# out of Hibernation



## john trotter (Mar 21, 2015)

Hi all,its  been a long time,fired up the uds today  clean down all parts  1/2 bag of heat beads lit up to temp,cheap piece of meat plate beef from local butchers, and 6 hours later, well perfection, i know you guys say about the better cut of meet but i needed an excuse to burn and cook,a bit suprised the outside temp was about 6c with a chilling wind but 9 out of ten from the family, the only reason i didnt get 10 out of 10 was there were no Ribs, so i guess next weeks saturdays menu will be Ribs,i have missed that taste.great to be back.


----------



## kc5tpy (Mar 22, 2015)

Hello John.  Welcome back.  I think folks get confused when we are talking about cuts of meat.  We don't mean you should buy sirloin or silverside.  We mean you should buy the best quality cheap cut you can get.  There are cheap cuts and there are poor quality cheap cuts if that makes sense.  The cheap cuts are more of what low and slow is all about.  Sort of like slow braising a brisket in the oven versus roasting it at higher temps.  You CAN smoke a brisket at higher temps but there IS a fine line.  Once that line is crossed you will ALWAYS end up with a tough dry piece of beef.  I usually don't trim much fat before smoking but I have also seen some cuts that were more fat than meat.  If you are smoking trotters, make them the best trotters you can get hold of.  Keep Smokin!

Danny


----------



## wade (Mar 23, 2015)

If you try to slow cook some of the more expensive joints of meat you will often end up with some very hard wearing boot leather. It is the fat marbling and collagen breaking down in the "cheaper" meat (that do not tend to be in the more expensive cuts) that result in them becoming so tender.

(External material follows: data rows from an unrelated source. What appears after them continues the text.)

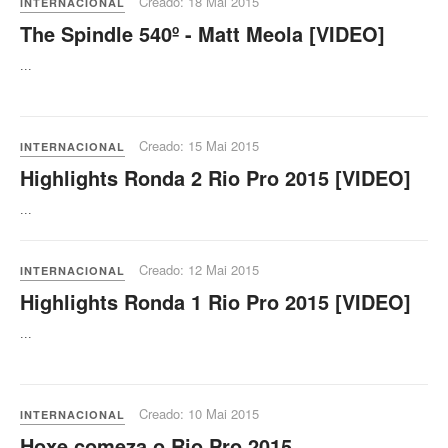
Creado: 18 Mai 2015
INTERNACIONAL
The Spindle 540º - Matt Meola [VIDEO]
...
Creado: 15 Mai 2015
INTERNACIONAL
Highlights Ronda 2 Rio Pro 2015 [VIDEO]
...
Creado: 12 Mai 2015
INTERNACIONAL
Highlights Ronda 1 Rio Pro 2015 [VIDEO]
...
Creado: 10 Mai 2015
INTERNACIONAL
Hoxe comeza o Rio Pro 2015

You may have got the full 10/10 if you had not made them stand outside and watch you cook it!


----------



## john trotter (Mar 29, 2015)

Thanks guys whats that new word you are using Expensive never heard of that one, cheap is my word or is that tight
	

	
	
		
		



		
		
	


	





 going shopping thursday for some bank holiday smoking, wiil get some pictures this time.


----------